* [Saved entries]
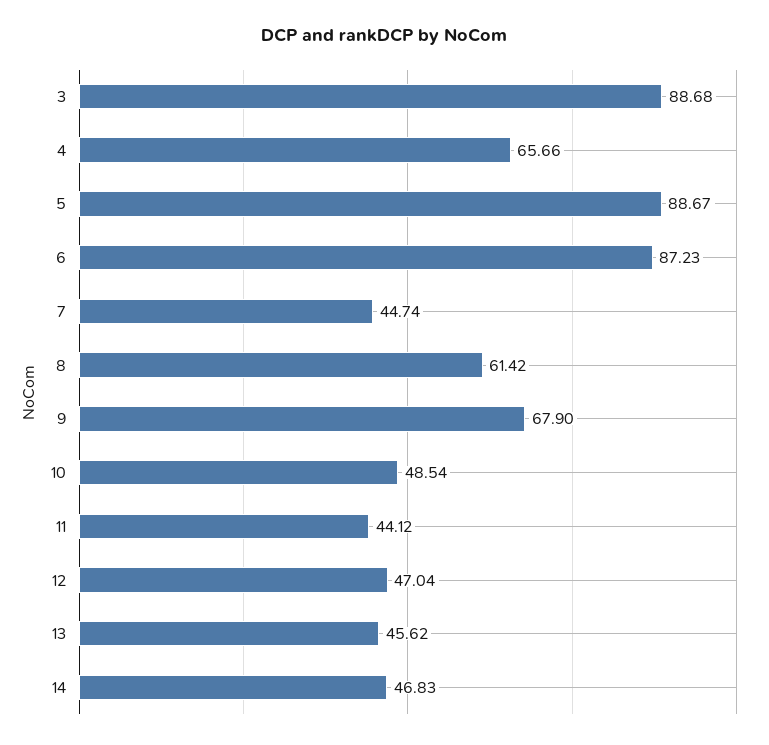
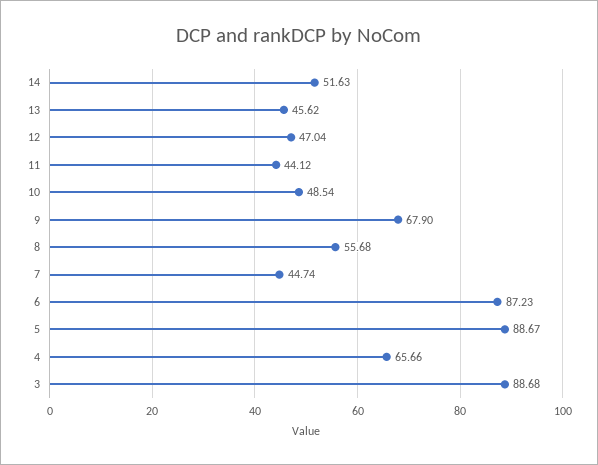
  {
    "3": 88.68,
    "4": 65.66,
    "5": 88.67,
    "6": 87.23,
    "7": 44.74,
-   "8": 61.42,
+   "8": 55.68,
    "9": 67.9,
    "10": 48.54,
    "11": 44.12,
    "12": 47.04,
    "13": 45.62,
-   "14": 46.83
+   "14": 51.63
  }

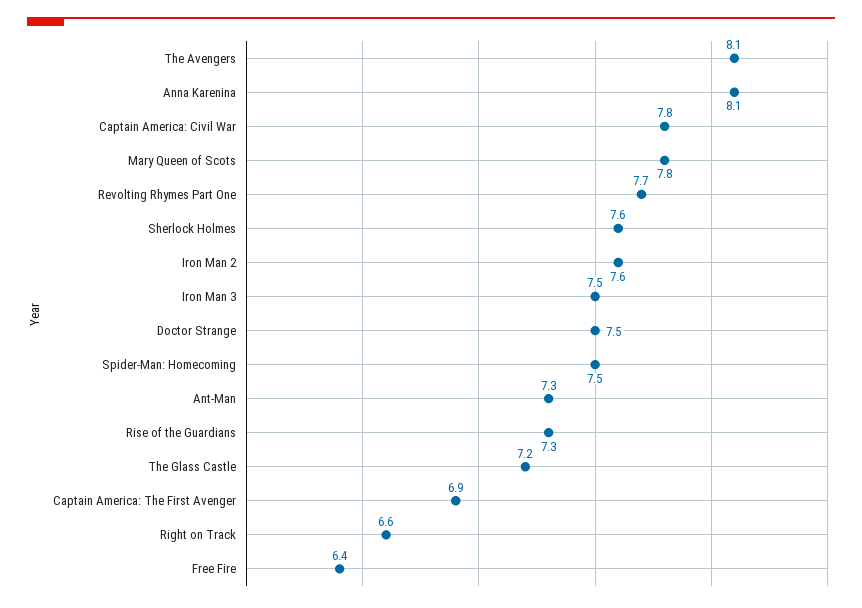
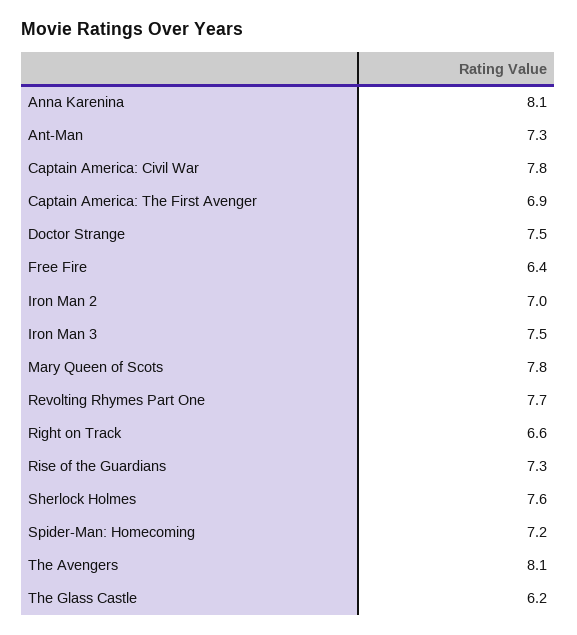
  {
    "The Avengers": 8.1,
    "Anna Karenina": 8.1,
    "Captain America: Civil War": 7.8,
    "Mary Queen of Scots": 7.8,
    "Revolting Rhymes Part One": 7.7,
    "Sherlock Holmes": 7.6,
-   "Iron Man 2": 7.6,
+   "Iron Man 2": 7,
    "Iron Man 3": 7.5,
    "Doctor Strange": 7.5,
-   "Spider-Man: Homecoming": 7.5,
+   "Spider-Man: Homecoming": 7.2,
    "Ant-Man": 7.3,
    "Rise of the Guardians": 7.3,
-   "The Glass Castle": 7.2,
+   "The Glass Castle": 6.2,
    "Captain America: The First Avenger": 6.9,
    "Right on Track": 6.6,
    "Free Fire": 6.4
  }

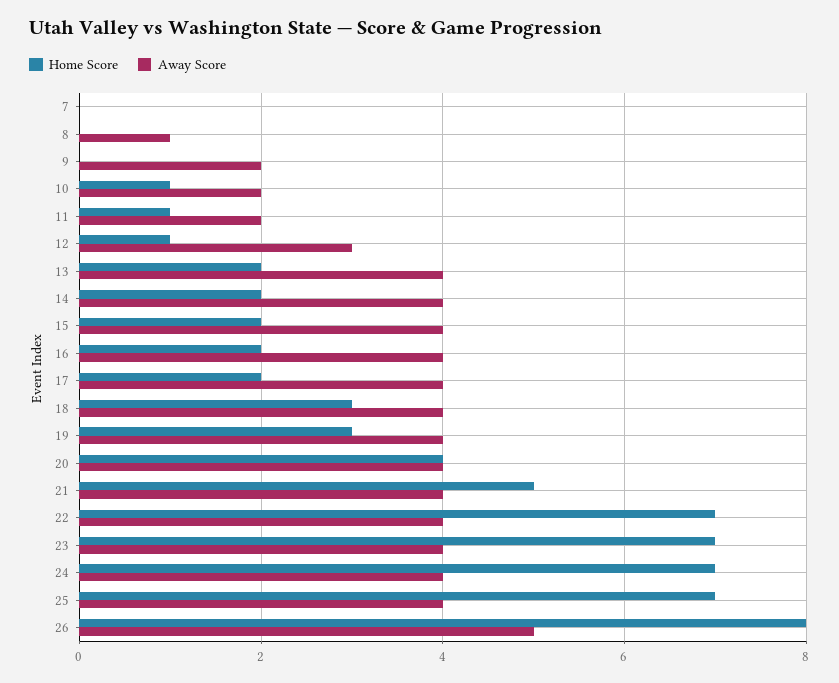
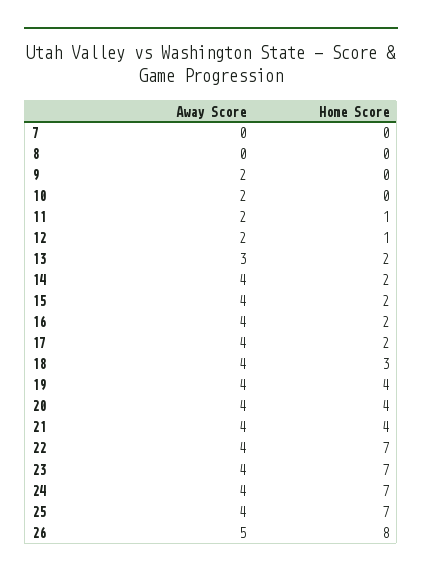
  {
    "Home Score": {
      "7": 0,
      "8": 0,
      "9": 0,
-     "10": 1,
+     "10": 0,
      "11": 1,
      "12": 1,
      "13": 2,
      "14": 2,
      "15": 2,
      "16": 2,
      "17": 2,
      "18": 3,
-     "19": 3,
+     "19": 4,
      "20": 4,
-     "21": 5,
+     "21": 4,
      "22": 7,
      "23": 7,
      "24": 7,
      "25": 7,
      "26": 8
    },
    "Away Score": {
      "7": 0,
-     "8": 1,
+     "8": 0,
      "9": 2,
      "10": 2,
      "11": 2,
-     "12": 3,
+     "12": 2,
-     "13": 4,
+     "13": 3,
      "14": 4,
      "15": 4,
      "16": 4,
      "17": 4,
      "18": 4,
      "19": 4,
      "20": 4,
      "21": 4,
      "22": 4,
      "23": 4,
      "24": 4,
      "25": 4,
      "26": 5
    }
  }

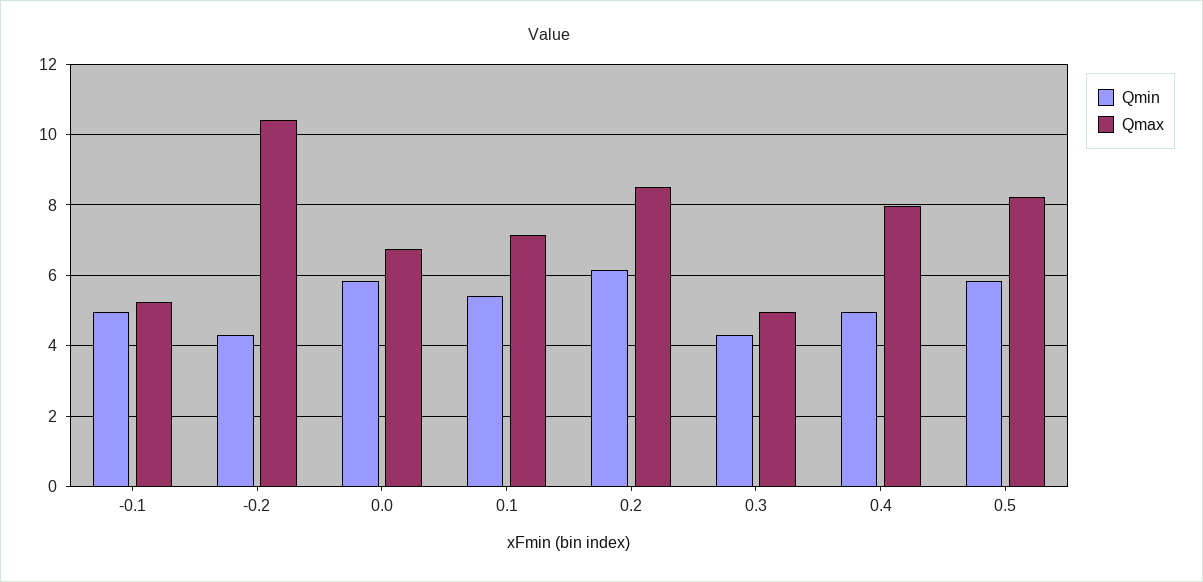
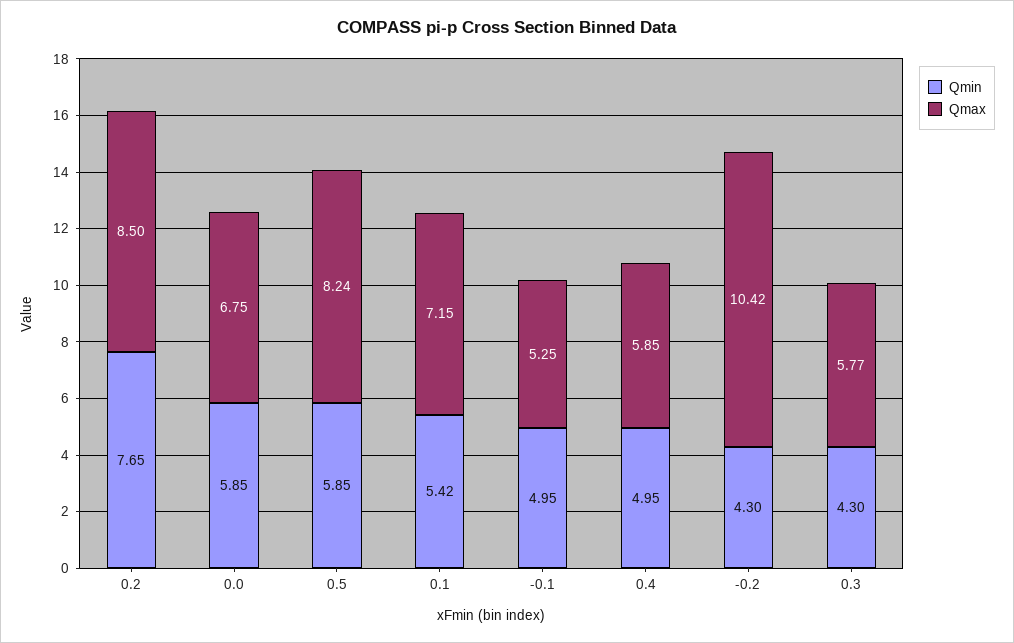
  {
    "Qmin": {
      "-0.1": 4.95,
      "-0.2": 4.3,
      "0.0": 5.85,
      "0.1": 5.42,
-     "0.2": 6.2,
+     "0.2": 7.65,
      "0.3": 4.3,
      "0.4": 4.95,
      "0.5": 5.85
    },
    "Qmax": {
      "-0.1": 5.25,
      "-0.2": 10.42,
      "0.0": 6.75,
      "0.1": 7.15,
      "0.2": 8.5,
-     "0.3": 5,
+     "0.3": 5.77,
-     "0.4": 8,
+     "0.4": 5.85,
      "0.5": 8.24
    }
  }

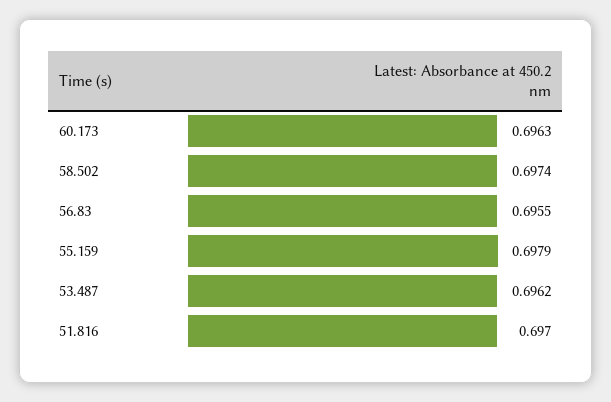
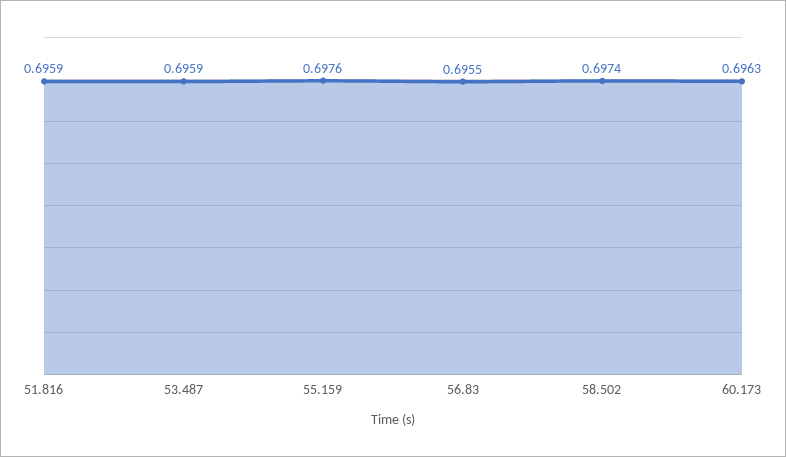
  {
    "60.173": 0.6963,
    "58.502": 0.6974,
    "56.83": 0.6955,
-   "55.159": 0.6979,
+   "55.159": 0.6976,
-   "53.487": 0.6962,
+   "53.487": 0.6959,
-   "51.816": 0.697
+   "51.816": 0.6959
  }

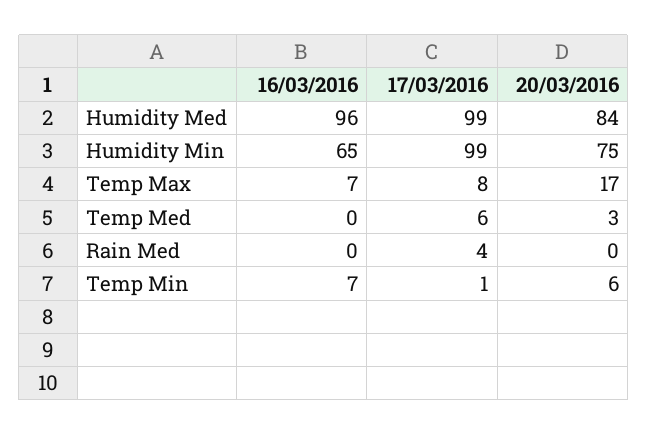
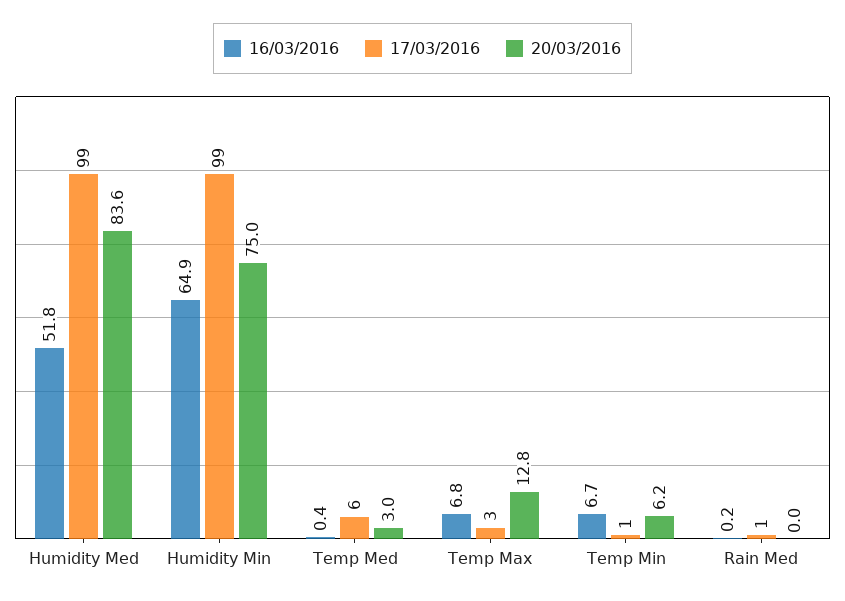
  {
    "16/03/2016": {
-     "Humidity Med": 96,
+     "Humidity Med": 51.8,
      "Humidity Min": 64.9,
      "Temp Max": 6.8,
      "Temp Med": 0.4,
      "Rain Med": 0.2,
      "Temp Min": 6.7
    },
    "17/03/2016": {
      "Humidity Med": 99,
      "Humidity Min": 99,
-     "Temp Max": 8,
+     "Temp Max": 3,
      "Temp Med": 6,
-     "Rain Med": 4,
+     "Rain Med": 1,
      "Temp Min": 1
    },
    "20/03/2016": {
      "Humidity Med": 83.6,
      "Humidity Min": 75,
-     "Temp Max": 17,
+     "Temp Max": 12.8,
      "Temp Med": 3,
      "Rain Med": 0,
      "Temp Min": 6.2
    }
  }

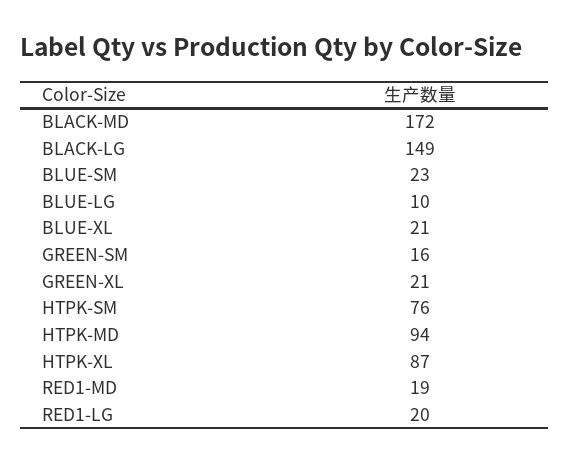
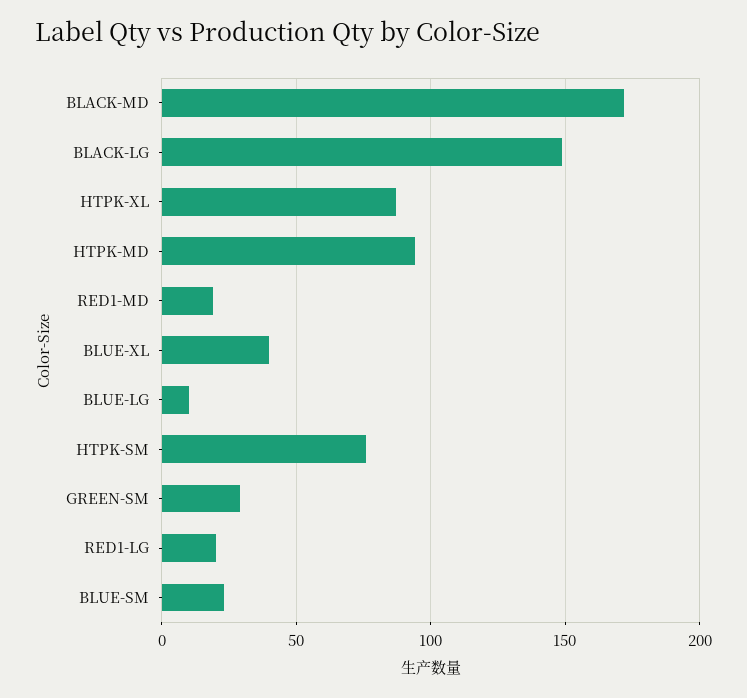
  {
    "BLACK-MD": 172,
    "BLACK-LG": 149,
    "BLUE-SM": 23,
    "BLUE-LG": 10,
-   "BLUE-XL": 21,
+   "BLUE-XL": 40,
-   "GREEN-SM": 16,
+   "GREEN-SM": 30,
-   "GREEN-XL": 21,
    "HTPK-SM": 76,
    "HTPK-MD": 94,
    "HTPK-XL": 87,
    "RED1-MD": 19,
    "RED1-LG": 20
  }

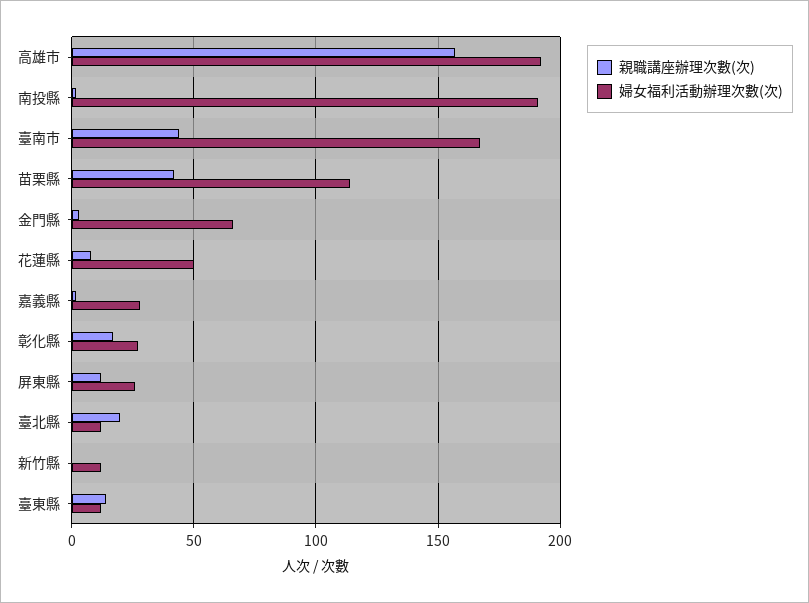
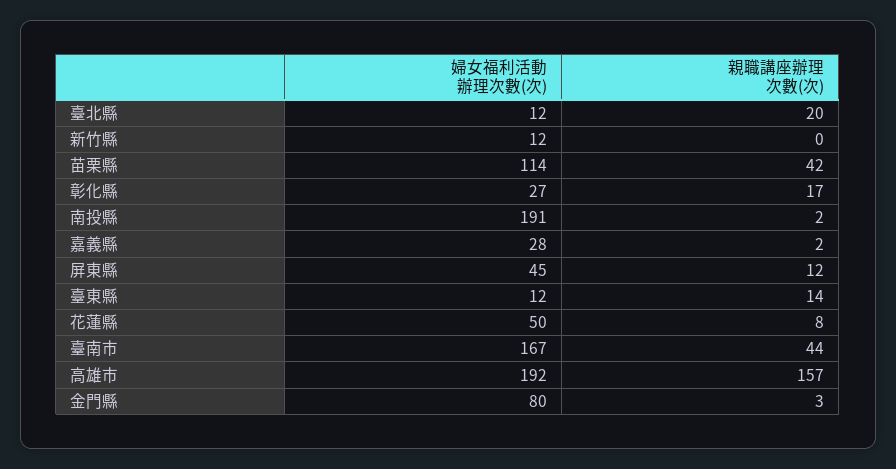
  {
    "親職講座辦理次數(次)": {
      "高雄市": 157,
      "南投縣": 2,
      "臺南市": 44,
      "苗栗縣": 42,
      "金門縣": 3,
      "花蓮縣": 8,
      "嘉義縣": 2,
      "彰化縣": 17,
      "屏東縣": 12,
      "臺北縣": 20,
      "新竹縣": 0,
      "臺東縣": 14
    },
    "婦女福利活動辦理次數(次)": {
      "高雄市": 192,
      "南投縣": 191,
      "臺南市": 167,
      "苗栗縣": 114,
-     "金門縣": 65,
+     "金門縣": 80,
      "花蓮縣": 50,
      "嘉義縣": 28,
      "彰化縣": 27,
-     "屏東縣": 25,
+     "屏東縣": 45,
      "臺北縣": 12,
      "新竹縣": 12,
      "臺東縣": 12
    }
  }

* [PROBLEM REQUIREMENTS] Copy the records exactly, leaving out every picture.

* [WRITTEN RESPONSE]
  {
    "3": 88.68,
    "4": 65.66,
    "5": 88.67,
    "6": 87.23,
    "7": 44.74,
-   "8": 61.42,
+   "8": 55.68,
    "9": 67.9,
    "10": 48.54,
    "11": 44.12,
    "12": 47.04,
    "13": 45.62,
-   "14": 46.83
+   "14": 51.63
  }

  {
    "The Avengers": 8.1,
    "Anna Karenina": 8.1,
    "Captain America: Civil War": 7.8,
    "Mary Queen of Scots": 7.8,
    "Revolting Rhymes Part One": 7.7,
    "Sherlock Holmes": 7.6,
-   "Iron Man 2": 7.6,
+   "Iron Man 2": 7,
    "Iron Man 3": 7.5,
    "Doctor Strange": 7.5,
-   "Spider-Man: Homecoming": 7.5,
+   "Spider-Man: Homecoming": 7.2,
    "Ant-Man": 7.3,
    "Rise of the Guardians": 7.3,
-   "The Glass Castle": 7.2,
+   "The Glass Castle": 6.2,
    "Captain America: The First Avenger": 6.9,
    "Right on Track": 6.6,
    "Free Fire": 6.4
  }

  {
    "Home Score": {
      "7": 0,
      "8": 0,
      "9": 0,
-     "10": 1,
+     "10": 0,
      "11": 1,
      "12": 1,
      "13": 2,
      "14": 2,
      "15": 2,
      "16": 2,
      "17": 2,
      "18": 3,
-     "19": 3,
+     "19": 4,
      "20": 4,
-     "21": 5,
+     "21": 4,
      "22": 7,
      "23": 7,
      "24": 7,
      "25": 7,
      "26": 8
    },
    "Away Score": {
      "7": 0,
-     "8": 1,
+     "8": 0,
      "9": 2,
      "10": 2,
      "11": 2,
-     "12": 3,
+     "12": 2,
-     "13": 4,
+     "13": 3,
      "14": 4,
      "15": 4,
      "16": 4,
      "17": 4,
      "18": 4,
      "19": 4,
      "20": 4,
      "21": 4,
      "22": 4,
      "23": 4,
      "24": 4,
      "25": 4,
      "26": 5
    }
  }

  {
    "Qmin": {
      "-0.1": 4.95,
      "-0.2": 4.3,
      "0.0": 5.85,
      "0.1": 5.42,
-     "0.2": 6.2,
+     "0.2": 7.65,
      "0.3": 4.3,
      "0.4": 4.95,
      "0.5": 5.85
    },
    "Qmax": {
      "-0.1": 5.25,
      "-0.2": 10.42,
      "0.0": 6.75,
      "0.1": 7.15,
      "0.2": 8.5,
-     "0.3": 5,
+     "0.3": 5.77,
-     "0.4": 8,
+     "0.4": 5.85,
      "0.5": 8.24
    }
  }

  {
    "60.173": 0.6963,
    "58.502": 0.6974,
    "56.83": 0.6955,
-   "55.159": 0.6979,
+   "55.159": 0.6976,
-   "53.487": 0.6962,
+   "53.487": 0.6959,
-   "51.816": 0.697
+   "51.816": 0.6959
  }

  {
    "16/03/2016": {
-     "Humidity Med": 96,
+     "Humidity Med": 51.8,
      "Humidity Min": 64.9,
      "Temp Max": 6.8,
      "Temp Med": 0.4,
      "Rain Med": 0.2,
      "Temp Min": 6.7
    },
    "17/03/2016": {
      "Humidity Med": 99,
      "Humidity Min": 99,
-     "Temp Max": 8,
+     "Temp Max": 3,
      "Temp Med": 6,
-     "Rain Med": 4,
+     "Rain Med": 1,
      "Temp Min": 1
    },
    "20/03/2016": {
      "Humidity Med": 83.6,
      "Humidity Min": 75,
-     "Temp Max": 17,
+     "Temp Max": 12.8,
      "Temp Med": 3,
      "Rain Med": 0,
      "Temp Min": 6.2
    }
  }

  {
    "BLACK-MD": 172,
    "BLACK-LG": 149,
    "BLUE-SM": 23,
    "BLUE-LG": 10,
-   "BLUE-XL": 21,
+   "BLUE-XL": 40,
-   "GREEN-SM": 16,
+   "GREEN-SM": 30,
-   "GREEN-XL": 21,
    "HTPK-SM": 76,
    "HTPK-MD": 94,
    "HTPK-XL": 87,
    "RED1-MD": 19,
    "RED1-LG": 20
  }

  {
    "親職講座辦理次數(次)": {
      "高雄市": 157,
      "南投縣": 2,
      "臺南市": 44,
      "苗栗縣": 42,
      "金門縣": 3,
      "花蓮縣": 8,
      "嘉義縣": 2,
      "彰化縣": 17,
      "屏東縣": 12,
      "臺北縣": 20,
      "新竹縣": 0,
      "臺東縣": 14
    },
    "婦女福利活動辦理次數(次)": {
      "高雄市": 192,
      "南投縣": 191,
      "臺南市": 167,
      "苗栗縣": 114,
-     "金門縣": 65,
+     "金門縣": 80,
      "花蓮縣": 50,
      "嘉義縣": 28,
      "彰化縣": 27,
-     "屏東縣": 25,
+     "屏東縣": 45,
      "臺北縣": 12,
      "新竹縣": 12,
      "臺東縣": 12
    }
  }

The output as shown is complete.